Running | Ringing in Spring Notes

Wind plays a factor at Ringing in Spring

2013-04-06T17:00:00Z 2013-04-06T23:28:03Z Wind plays a factor at Ringing in SpringAndrew Stem Times Correspondent
April 06, 2013 5:00 pm  • 

VALPARAISO | A strong and steady wind Saturday morning gave runners an additional element to deal with at the 19th annual Ringing in Spring.

All four winning times (men’s and women’s 5K and 10K) were slower than at last year’s event, some of which was attributed to the winds.

“The race was a lot windier than it was last year,” overall 5K winner Ben Savage said. “It was tough, but that’s what road-racing is.”

There were some areas that offered shelter from the wind, but outside of those areas, it was tough going for the racers.

“In the neighborhoods, there was a little bit of shelter from the wind with the houses, but you could definitely tell when you were running in the wind,” said Adam Piaskowy who finished second in the 5K. “It was like, ‘Oh, man.’”

Karen Nagel, who won the women’s 10K, said there were portions of the course where the wind was especially difficult.

“The second loop was very windy,” Nagel said. “It made for a tough second loop.”

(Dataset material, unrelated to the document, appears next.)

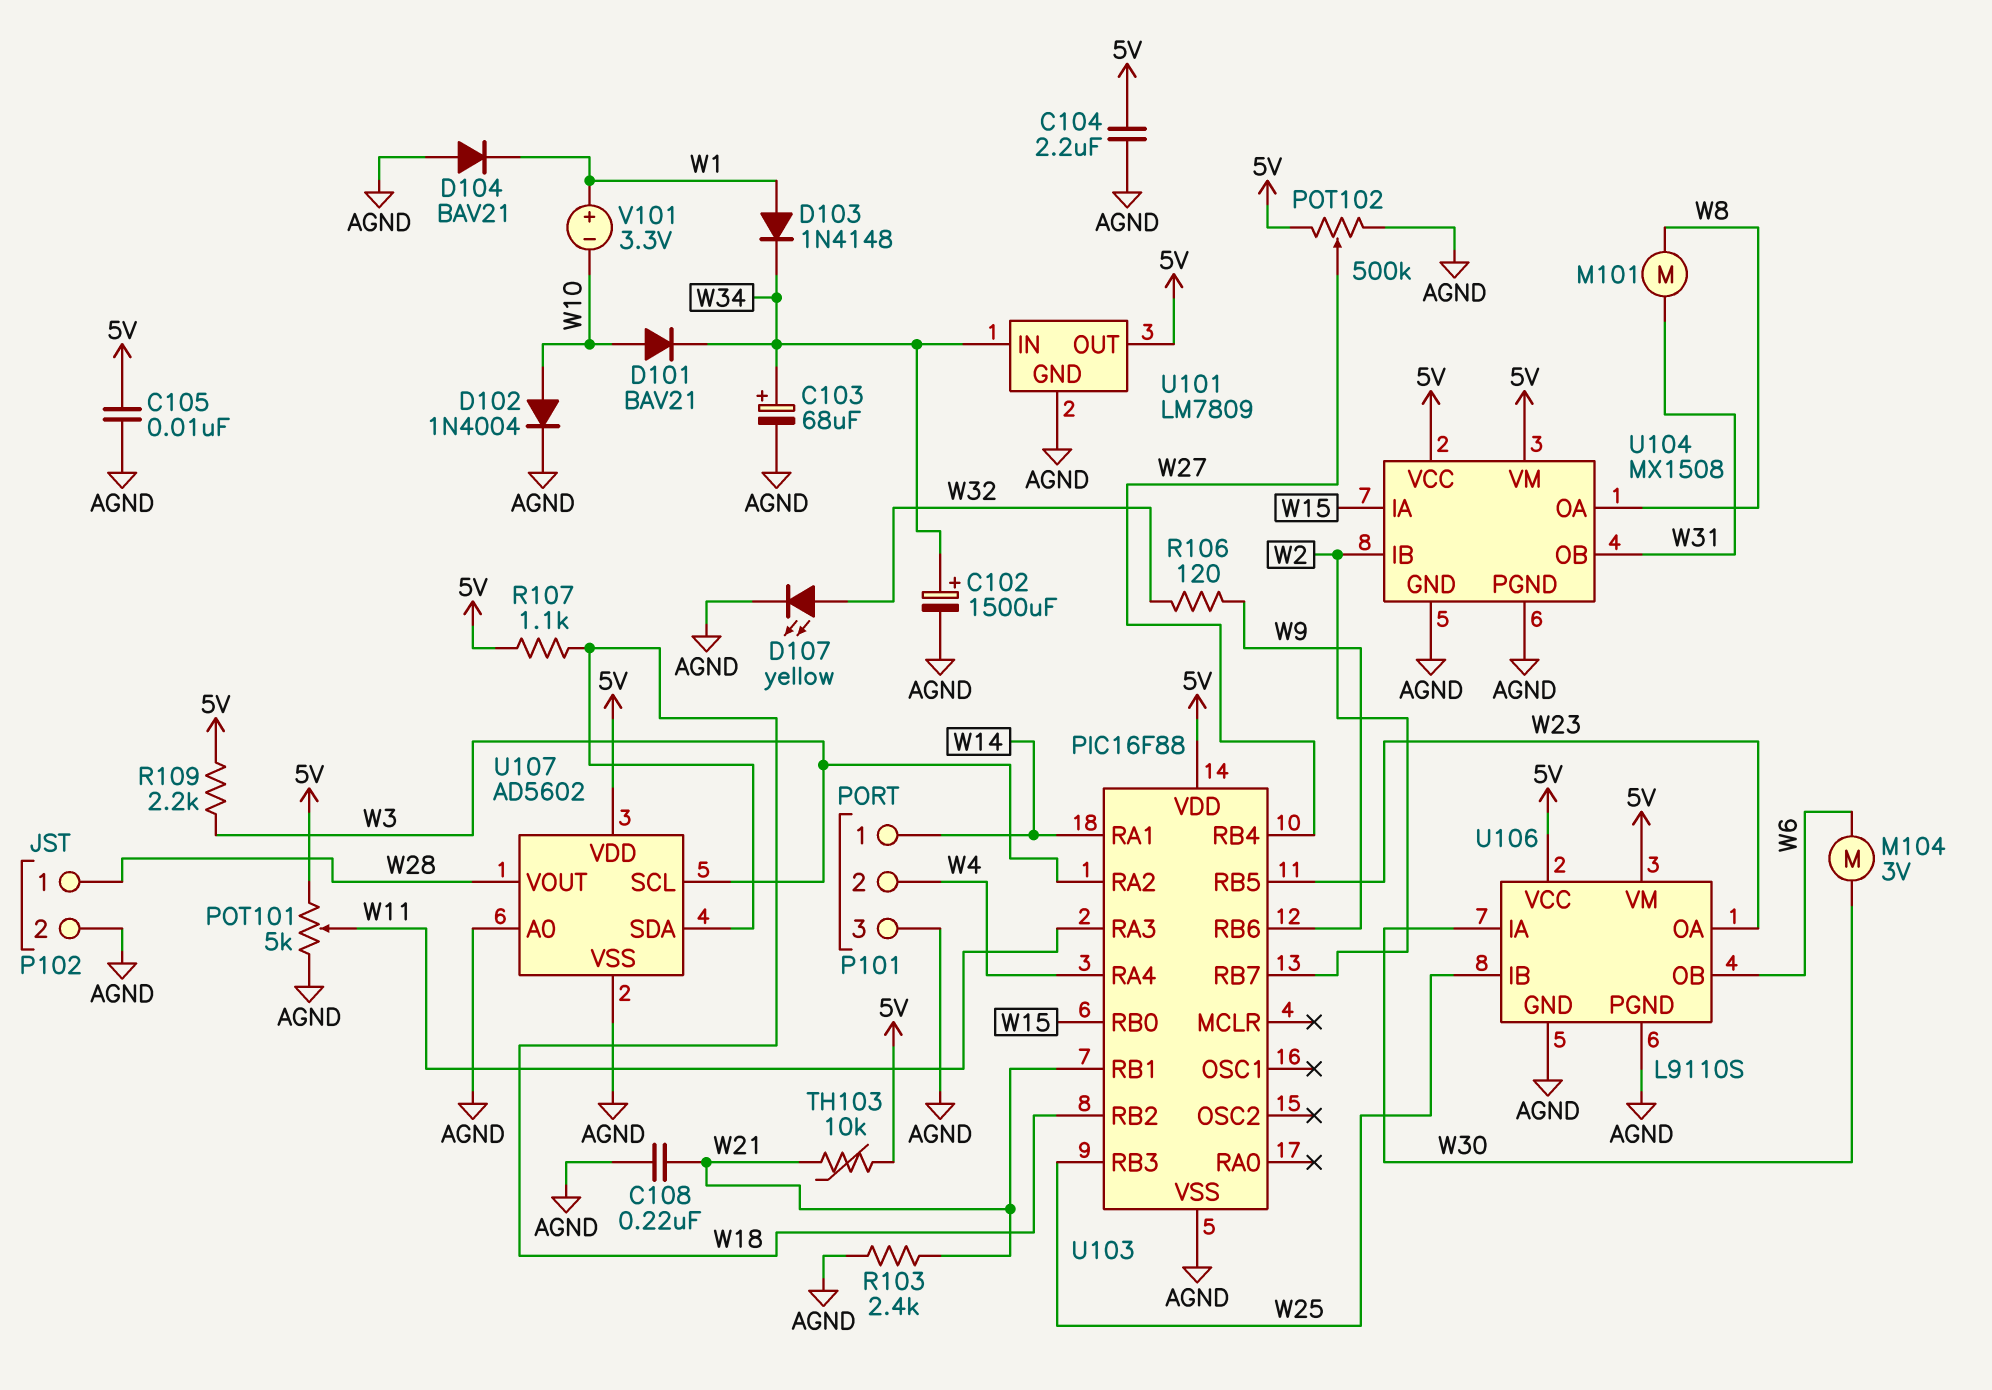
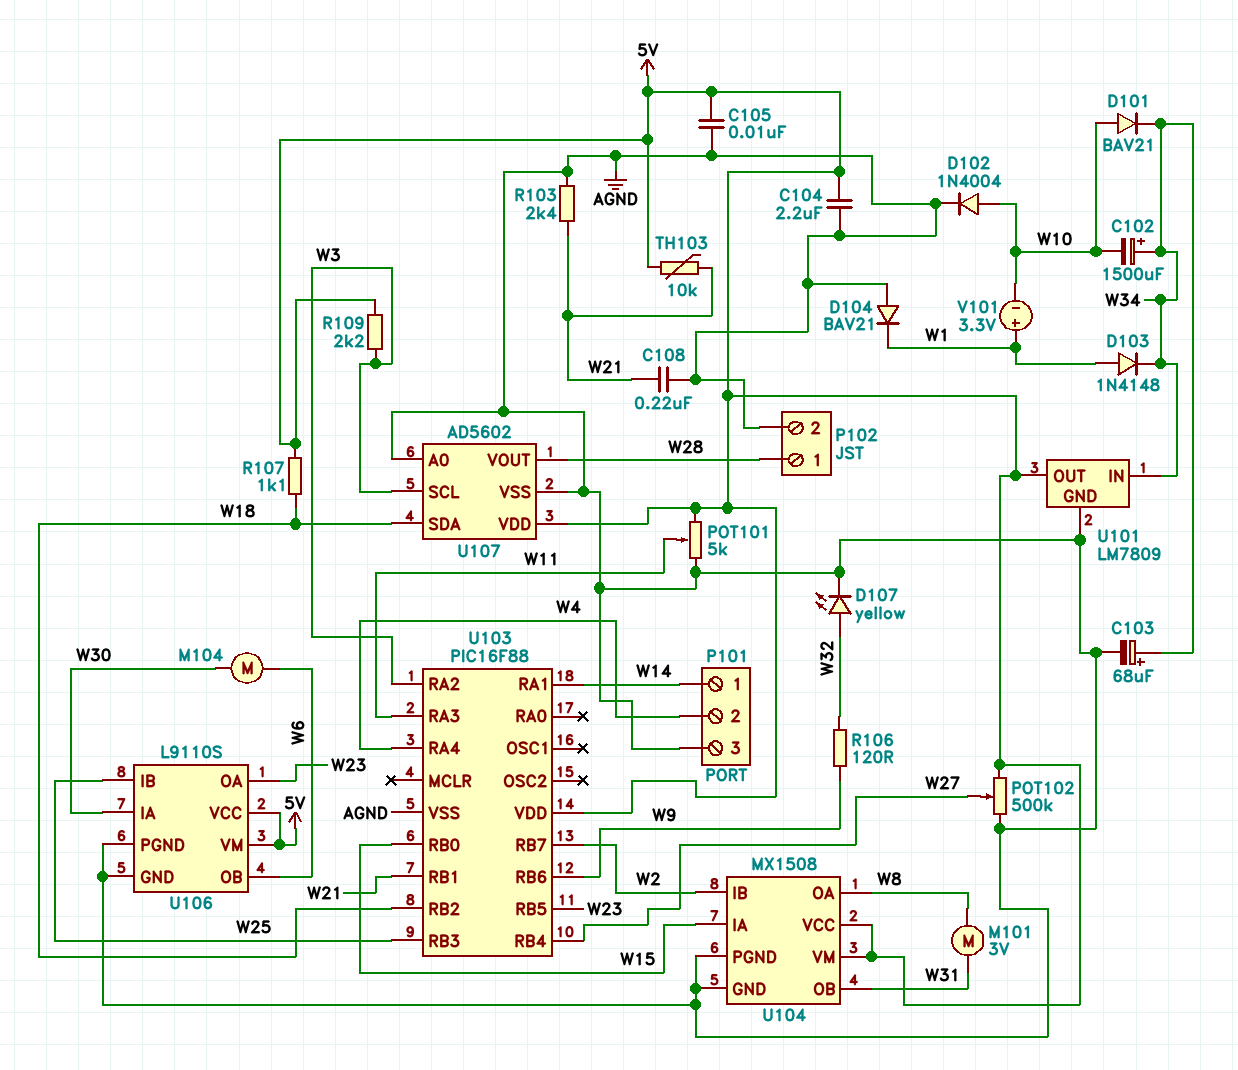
C102: 1500uF (plus W34, minus AGND) -> 1500uF (plus W34, minus W10)
M101: motor (W8, W31) -> motor 3V (W8, W31)
M104: motor 3V (W6, W30) -> motor (W6, W30)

Changes come to Ringing in Spring: The event featured a change to the 10K course, a chance for runners to pick their race after they had started and a technological advancement.

Last year’s 10K race had runners run the same 5K loop twice, while this year’s race had a different route that didn’t repeat pervious parts of the course.

The runners said this was a welcome change, especially because of the second-portions lack of hills.

“You don’t get as many hills on the back side as you do on the front,” overall 10K champ Jeff Mescal said. “It had some long straights coming back, and I liked that.”

In last year’s first installment of the 10K race, runners had to choose which race they wanted to run beforehand. This year, the courses shared the opening 2.5 mile stretch, so when the two courses diverged, runners could pick which way they wanted to go.

“If they feel good, when they get up to 2.5 miles, they can go on the 10K course,” race organizer Mike Jones said.

A new technological tool was added for this year’s race. The electronic chip each runner wore for recording times had the ability to have a runner’s final time texted to a cell phone as soon as the runner crossed the finish line.